Mniej utonięć i wypadków śmiertelnych. – W Lubelskiem tegoroczne wakacje były bezpieczniejsze od ubiegłorocznych – poinformowali policjanci.

– Od 21 czerwca do końca sierpnia na drogach w Lubelskiem doszło do 228 wypadków, w których zginęło 25 osób. To o 7 mniej niż rok temu. Nie zginęło też żadne dziecko –  mówi młodszy aspirant Renata Szpakowska z Wydziału Ruchu Drogowego Komendy Wojewódzkiej Policji w Lublinie. – Odnotowaliśmy 19 zdarzeń drogowych z udziałem dzieci. 17 małoletnich odniosło obrażenia. Dzieci były sprawcami 9 wypadków i 17 kolizji.

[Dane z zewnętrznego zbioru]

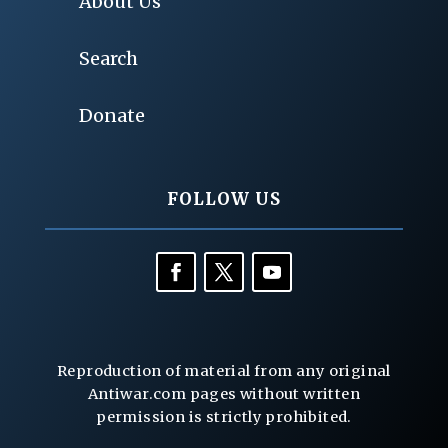
About Us
Search
Donate
FOLLOW US
Reproduction of material from any original
Antiwar.com pages without written
permission is strictly prohibited.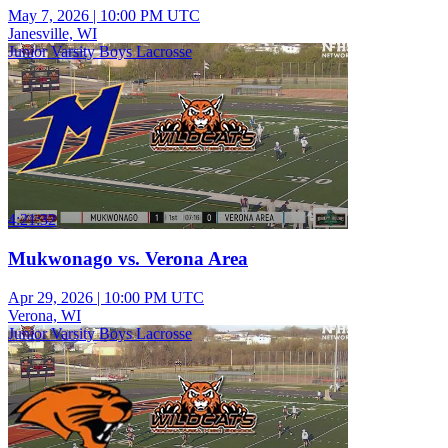
May 7, 2026
|
10:00 PM UTC
Janesville, WI
Junior Varsity Boys Lacrosse
4:21:32
Mukwonago vs. Verona Area
Apr 29, 2026
|
10:00 PM UTC
Verona, WI
Junior Varsity Boys Lacrosse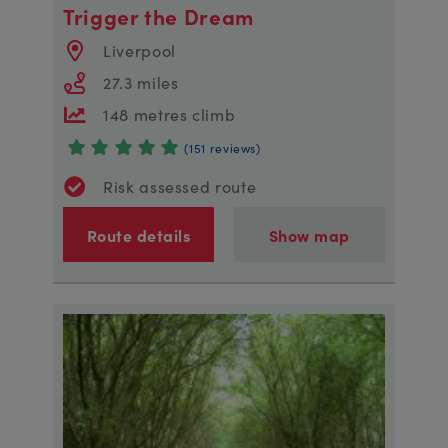
Trigger the Dream
Liverpool
27.3 miles
148 metres climb
(151 reviews)
Risk assessed route
Route details
Show map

Podczas wakacji policjanci zatrzymali ponad tysiąc praw jazdy, z czego połowa za przekroczenie prędkości w obszarze zabudowanym o więcej  niż 50 km/h.

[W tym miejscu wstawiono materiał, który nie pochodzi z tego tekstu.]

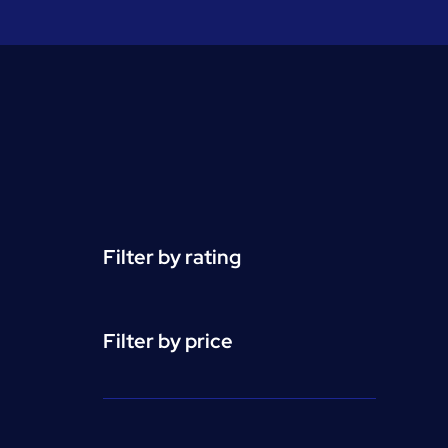
Filter by rating
Filter by price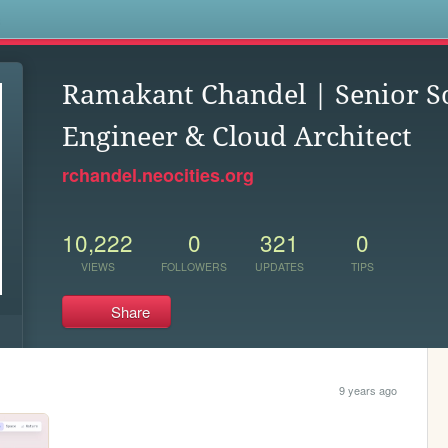
s
Ramakant Chandel | Senior S
Engineer & Cloud Architect
rchandel.neocities.org
10,222
0
321
0
VIEWS
FOLLOWERS
UPDATES
TIPS
Share
9 years ago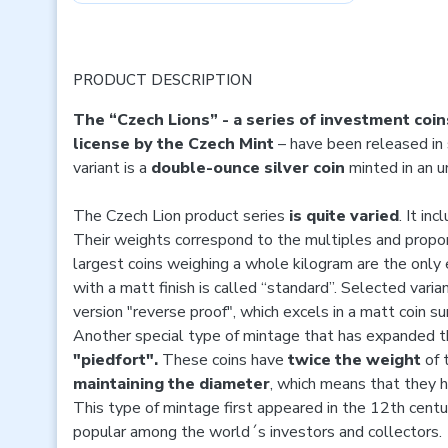
PRODUCT DESCRIPTION
The “Czech Lions” - a series of investment coin
license
by the Czech Mint
– have been released in 
variant is a
double-ounce silver coin
minted in an 
The Czech Lion product series
is quite varied
. It in
Their weights correspond to the multiples and propor
largest coins weighing a whole kilogram are the only 
with a matt finish is called “standard”. Selected vari
version "reverse proof", which excels in a matt coin su
Another special type of mintage that has expanded the
"piedfort".
These coins have
twice the weight
of 
maintaining the diameter
, which means that they 
This type of mintage first appeared in the 12th centur
popular among the world´s investors and collectors.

Policjanci w czasie wakacji skontrolowali 417 autobusów wycieczkowych, odnotowano 14 usterek. 9 autobusów nie pojechało dalej, zatrzymano też 15 dowodów rejestracyjnych.

CZYTAJ: Sprzedawał narkotyki młodzieży. Diler w rękach policji

– W Lubelskiem odnotowano także 10 utonięć, czyli o 5 mniej niż rok temu. Przy takiej pogodzie w takich sezonach kiedyś zwykle tonęło 20 a nawet 30 osób – informuje rzecznik prasowy komendanta wojewódzkiego policji w Lublinie nadkomisarz Andrzej Fijołek. – Chciałbym dodać, że posterunek wodny przy Zalewie Zemborzyckim będzie czynny jeszcze do końca września.

– Odnotowaliśmy 250 interwencji – mówi prezes Wojewódzkiego Wodnego Pogotowia Ratunkowego w Lublinie Piotr Synowiec. – Najczęściej dotyczyły one łamania zasad bezpieczeństwa na wodzie, czyli skoków ze sprzętu pływającego, wywrotek, podtopień. Prowadziliśmy poszukiwania 3 osób, które utonęły, także z wykorzystaniem nurków. Ale sezon ten zaliczamy do bardziej bezpiecznych w naszym województwie, mimo że statystyki w całej Polsce mówią, że ten rok niestety należy do rekordowych pod względem utonięć.

W czasie wakacji w całej Polsce utonęły 322 osoby. Najtragiczniejszym okresem na wodzie tego lata w kraju był ostatni weekend czerwca, gdy utonęło 15 osób.